## Text provided
________________________________________
In 1942 Morse renewed his efforts to get an appropriation from Congress
for an experimental telegraph line. He got a favorable endorsement from
Prof. Joseph Henry at Princeton, probably the premier electricity
researcher in America, who later became the first head of the
Smithsonian. In 1843 Morse got $30,000 approved for a line from
Baltimore to Washington (`40 miles?) and planned to trench it along the
Baltimore & Ohio railroad line. He got Vail manufacturing the
instruments, and Gale helped him inspect the wire and pipe. F.O.J.
Smith contracted out the trenching to his brother-in-law, and the
manufacture of the lead pipe which was formed around the wire.
Unfortunately, the hot mandrel process used by the manufacturer Smith
selected shorted out the wire. Eventually, Morse abandoned the idea of
burying the wires, and contracted Ezra Cornell of Ithaca NY (who later
founded the university bearing his name) to erect posts along the railway.
The Washington-Baltimore line officially opened in 1944 with the
inaugural message "What hath God wrought" sent between Morse and Vail.
Early uses included transmission of the selection of the Whig party
presidential candidate and the fall presidential elections. Newspapers
realized the importance of the telegraph for reporting, and for the next
few decades they often took an editorial stance that supported the
telegraph entrepreneurs who promised them the lowest rates. (A telegram
was about a penny per word then.)
In 1945 Morse met Amos Kendall, a mid-50s lawyer and politician who had
served as Postmaster General for five years. He helped Morse get
funding and rights of way for more telegraph lines, and sell rights to
others, as the use of telegraphy exploded. Other systems, such as one by
House, arose, often as a way of circumventing Morse's patent. House's
system had a piano keyboard of 28 keys, one per letter, and a lot of
complicated machinery. Morse formed Magnetic Telegraph. A fellow named
O'Reilly used the House telegraph for some of his lines which included
Buffalo to Detroit to Milwaukee, and had plans for New Orleans. As
other companies sprung up, they often united to ensure enough capital to
stay in business, in one case forming Western Union.
________________________________________
## Records provided
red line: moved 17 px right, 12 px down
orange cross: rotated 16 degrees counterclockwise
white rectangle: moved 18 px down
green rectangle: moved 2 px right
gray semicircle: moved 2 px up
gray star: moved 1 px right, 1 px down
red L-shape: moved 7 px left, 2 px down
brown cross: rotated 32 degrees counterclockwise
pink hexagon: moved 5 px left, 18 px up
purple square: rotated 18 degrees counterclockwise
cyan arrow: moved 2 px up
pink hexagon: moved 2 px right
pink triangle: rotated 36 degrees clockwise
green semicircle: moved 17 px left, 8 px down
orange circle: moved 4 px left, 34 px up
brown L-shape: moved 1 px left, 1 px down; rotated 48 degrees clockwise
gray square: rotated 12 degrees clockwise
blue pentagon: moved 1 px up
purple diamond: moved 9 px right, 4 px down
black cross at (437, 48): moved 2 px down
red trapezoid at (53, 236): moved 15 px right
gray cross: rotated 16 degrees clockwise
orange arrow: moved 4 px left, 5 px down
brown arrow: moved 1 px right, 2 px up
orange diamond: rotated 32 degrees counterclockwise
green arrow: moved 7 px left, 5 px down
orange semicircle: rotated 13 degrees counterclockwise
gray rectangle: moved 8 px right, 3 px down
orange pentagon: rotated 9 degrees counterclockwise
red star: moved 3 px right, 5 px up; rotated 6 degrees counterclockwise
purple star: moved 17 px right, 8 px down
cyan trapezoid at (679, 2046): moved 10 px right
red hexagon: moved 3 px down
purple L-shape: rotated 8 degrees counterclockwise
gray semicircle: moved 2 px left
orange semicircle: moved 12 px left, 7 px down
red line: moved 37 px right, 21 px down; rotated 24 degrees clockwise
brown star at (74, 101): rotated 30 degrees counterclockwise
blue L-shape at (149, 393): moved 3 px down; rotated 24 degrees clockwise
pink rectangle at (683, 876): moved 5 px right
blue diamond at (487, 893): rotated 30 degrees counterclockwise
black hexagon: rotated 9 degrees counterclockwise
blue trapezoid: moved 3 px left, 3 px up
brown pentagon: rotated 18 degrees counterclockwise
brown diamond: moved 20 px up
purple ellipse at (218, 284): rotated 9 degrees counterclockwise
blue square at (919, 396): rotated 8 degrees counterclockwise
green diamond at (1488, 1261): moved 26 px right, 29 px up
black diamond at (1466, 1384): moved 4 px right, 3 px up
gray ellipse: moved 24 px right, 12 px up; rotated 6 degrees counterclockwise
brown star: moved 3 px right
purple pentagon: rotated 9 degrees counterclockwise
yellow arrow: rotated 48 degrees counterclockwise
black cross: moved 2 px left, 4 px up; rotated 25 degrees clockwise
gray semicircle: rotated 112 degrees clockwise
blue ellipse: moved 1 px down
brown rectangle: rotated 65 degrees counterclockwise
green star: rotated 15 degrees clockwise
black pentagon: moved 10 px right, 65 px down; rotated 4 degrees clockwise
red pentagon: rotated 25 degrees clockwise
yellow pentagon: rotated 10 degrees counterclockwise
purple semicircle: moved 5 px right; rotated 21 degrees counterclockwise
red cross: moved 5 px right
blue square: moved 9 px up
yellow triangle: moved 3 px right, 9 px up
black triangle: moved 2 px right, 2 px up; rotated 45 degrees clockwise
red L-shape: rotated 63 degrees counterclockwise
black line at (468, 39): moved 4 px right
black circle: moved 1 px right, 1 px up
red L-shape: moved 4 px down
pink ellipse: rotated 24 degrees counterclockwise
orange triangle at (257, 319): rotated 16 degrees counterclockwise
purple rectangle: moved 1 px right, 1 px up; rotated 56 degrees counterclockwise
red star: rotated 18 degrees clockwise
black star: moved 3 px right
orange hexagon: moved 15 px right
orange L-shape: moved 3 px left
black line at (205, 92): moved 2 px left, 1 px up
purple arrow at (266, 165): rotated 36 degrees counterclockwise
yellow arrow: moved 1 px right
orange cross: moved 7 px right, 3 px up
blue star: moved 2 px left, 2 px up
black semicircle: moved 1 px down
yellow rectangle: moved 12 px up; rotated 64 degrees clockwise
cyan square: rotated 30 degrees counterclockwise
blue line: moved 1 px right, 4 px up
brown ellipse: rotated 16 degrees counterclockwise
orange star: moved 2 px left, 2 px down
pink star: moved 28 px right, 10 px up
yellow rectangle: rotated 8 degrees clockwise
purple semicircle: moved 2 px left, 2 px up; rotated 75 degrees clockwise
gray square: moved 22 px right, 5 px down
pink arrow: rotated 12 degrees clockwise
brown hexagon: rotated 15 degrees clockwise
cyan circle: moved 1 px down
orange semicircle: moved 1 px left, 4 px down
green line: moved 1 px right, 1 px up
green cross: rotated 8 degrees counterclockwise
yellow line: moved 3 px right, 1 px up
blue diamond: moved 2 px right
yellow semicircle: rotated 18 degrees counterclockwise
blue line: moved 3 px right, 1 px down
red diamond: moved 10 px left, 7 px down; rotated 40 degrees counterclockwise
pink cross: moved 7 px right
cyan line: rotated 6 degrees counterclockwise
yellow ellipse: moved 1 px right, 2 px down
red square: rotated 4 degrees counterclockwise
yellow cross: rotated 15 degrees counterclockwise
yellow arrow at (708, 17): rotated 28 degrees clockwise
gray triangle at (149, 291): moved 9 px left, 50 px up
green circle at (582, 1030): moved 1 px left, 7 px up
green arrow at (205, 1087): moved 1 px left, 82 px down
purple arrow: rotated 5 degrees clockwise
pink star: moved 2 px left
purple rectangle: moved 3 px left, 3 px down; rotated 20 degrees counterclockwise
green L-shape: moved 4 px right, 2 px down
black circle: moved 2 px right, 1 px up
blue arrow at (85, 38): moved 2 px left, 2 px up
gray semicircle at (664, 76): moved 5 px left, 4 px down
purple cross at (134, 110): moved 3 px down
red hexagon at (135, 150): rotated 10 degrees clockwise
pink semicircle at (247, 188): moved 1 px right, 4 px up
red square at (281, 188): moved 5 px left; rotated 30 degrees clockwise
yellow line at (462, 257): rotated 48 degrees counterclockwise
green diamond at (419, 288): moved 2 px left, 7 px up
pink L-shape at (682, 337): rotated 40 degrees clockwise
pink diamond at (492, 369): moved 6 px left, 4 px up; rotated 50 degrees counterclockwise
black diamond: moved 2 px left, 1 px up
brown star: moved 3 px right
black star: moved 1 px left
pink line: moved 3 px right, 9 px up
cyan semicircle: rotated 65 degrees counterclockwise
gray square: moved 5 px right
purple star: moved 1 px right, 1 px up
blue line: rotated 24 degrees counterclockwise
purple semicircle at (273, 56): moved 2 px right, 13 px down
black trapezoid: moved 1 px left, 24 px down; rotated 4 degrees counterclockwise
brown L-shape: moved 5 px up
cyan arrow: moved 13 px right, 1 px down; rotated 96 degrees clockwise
________________________________________
## Brief
Reproduce the entire passage above on Morse's early telegraph lines word for word, with every character unchanged.

## Response to the task
In 1942 Morse renewed his efforts to get an appropriation from Congress
for an experimental telegraph line. He got a favorable endorsement from
Prof. Joseph Henry at Princeton, probably the premier electricity
researcher in America, who later became the first head of the
Smithsonian. In 1843 Morse got $30,000 approved for a line from
Baltimore to Washington (`40 miles?) and planned to trench it along the
Baltimore & Ohio railroad line. He got Vail manufacturing the
instruments, and Gale helped him inspect the wire and pipe. F.O.J.
Smith contracted out the trenching to his brother-in-law, and the
manufacture of the lead pipe which was formed around the wire.
Unfortunately, the hot mandrel process used by the manufacturer Smith
selected shorted out the wire. Eventually, Morse abandoned the idea of
burying the wires, and contracted Ezra Cornell of Ithaca NY (who later
founded the university bearing his name) to erect posts along the railway.
The Washington-Baltimore line officially opened in 1944 with the
inaugural message "What hath God wrought" sent between Morse and Vail.
Early uses included transmission of the selection of the Whig party
presidential candidate and the fall presidential elections. Newspapers
realized the importance of the telegraph for reporting, and for the next
few decades they often took an editorial stance that supported the
telegraph entrepreneurs who promised them the lowest rates. (A telegram
was about a penny per word then.)
In 1945 Morse met Amos Kendall, a mid-50s lawyer and politician who had
served as Postmaster General for five years. He helped Morse get
funding and rights of way for more telegraph lines, and sell rights to
others, as the use of telegraphy exploded. Other systems, such as one by
House, arose, often as a way of circumventing Morse's patent. House's
system had a piano keyboard of 28 keys, one per letter, and a lot of
complicated machinery. Morse formed Magnetic Telegraph. A fellow named
O'Reilly used the House telegraph for some of his lines which included
Buffalo to Detroit to Milwaukee, and had plans for New Orleans. As
other companies sprung up, they often united to ensure enough capital to
stay in business, in one case forming Western Union.